Can you take a look? what did I miss?

1 Like

Hi @patrickvonplaten and @tiena2cva,
Thanks for the new official wav2vec2-pretraining example, this helps a lot!
I had the same problem as @tiena2cva. Tried to re-run the demo script with the same parameters on my own gpu. After a few epochs the contrastive loss was decreased to zero and the model stopped changing.
Running inference showed that the quantizer maps all the time steps to the same vector (can be seen at projected_quantized_states), which explains the zero contrastive loss.
I would have thought that the diversity loss weight should be increased, but I used the parameters given in the README file so this behavior is unexpected and may indicate a different problem.

Can you please help?

3 Likes

Hi @patrickvonplaten and @sgugger , I am facing the same issue, constrast_loss is not changing after 3 backward it goes straight to zero and didn’t change even after many epochs, any idea how can we reproduce the results. Thanks

Hi, @tiena2cva and @ayanas any update or solution to your problem?

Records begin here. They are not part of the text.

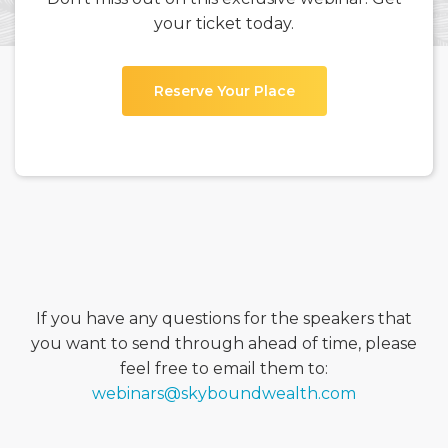
your ticket today.
Reserve Your Place
If you have any questions for the speakers that
you want to send through ahead of time, please
feel free to email them to:
webinars@skyboundwealth.com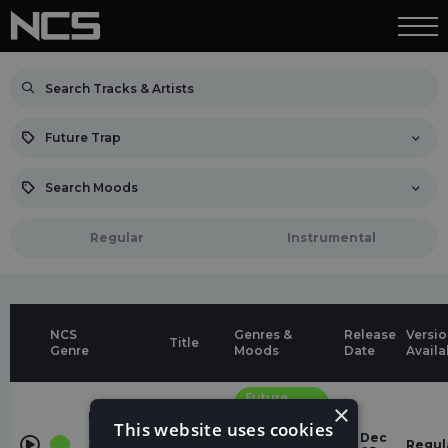
Future Trap
Search Moods
Regular
Instrumental
NCS
Genres &
Release
Versio
Title
Genre
Moods
Date
Availa
Future
×
Trap
Lost pt.
This website uses cookies
II
energetic
12 Dec
Lost Sky,
Regul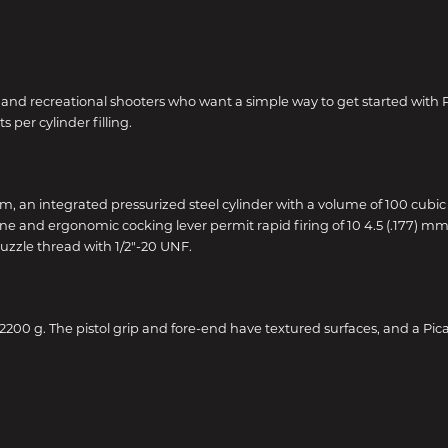
rs and recreational shooters who want a simple way to get started with
per cylinder filling.
 mm, an integrated pressurized steel cylinder with a volume of 100 cubi
e and ergonomic cocking lever permit rapid firing of 10 4.5 (.177) mm pe
muzzle thread with 1/2"-20 UNF.
200 g. The pistol grip and fore-end have textured surfaces, and a Picat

hey @tiena2cva . Were you able to pre train your model? If yes, can you share your code?

Hi @Kshitizkhandelwal, it was a long time ago, let me check in the next day. I have done pre-training wav2vec2 for Vietnamese

@tiena2cva If possible please let me know on this?

Good day! I am consnantly getting an error “realloc of size … failed” and I wanted to know is there any solution to overpass it?

I have the same situation here.
I tried to pretrain wave2vec on 8K and 16K samples. after few steps contrastive loss goes 0, diversity loss shoots up to 1 and perplexity to 2.
I also tried changing hyper params like learning rate and gumble temp, but no luck
any updates ?
@tiena2cva @patrickvonplaten

1 Like

Do you have any updates? I’m experiencing a similar issue where the diversity loss starts off very high, around 1500, but after the warmup period, it quickly drops down to 0.0 within 10K steps. Conversely, the diversity loss starts at around 300 and gradually increases to 400, then oscillates.

Hi @mohammadtvk I am experiencing the same problem did you find a solution?

unfortunately no. I used fairseq for pretraining

I also switched to fairseq, there are several LR and threshold management things missing in HF I think.

Hi guys,
Wav2vec2 paper mentions some customization to the training loop, like gradient scaling, penalty on feature encoder, temperature annealing. I am not sure if they are implemented in the example script or not. Here is a tutorial that lets you customize the training loop by extending the Huggingface Trainer class. The tutorial extends one method of Trainer class but also points to more resources to implement full functionality.

This might be useful for someone.

1 Like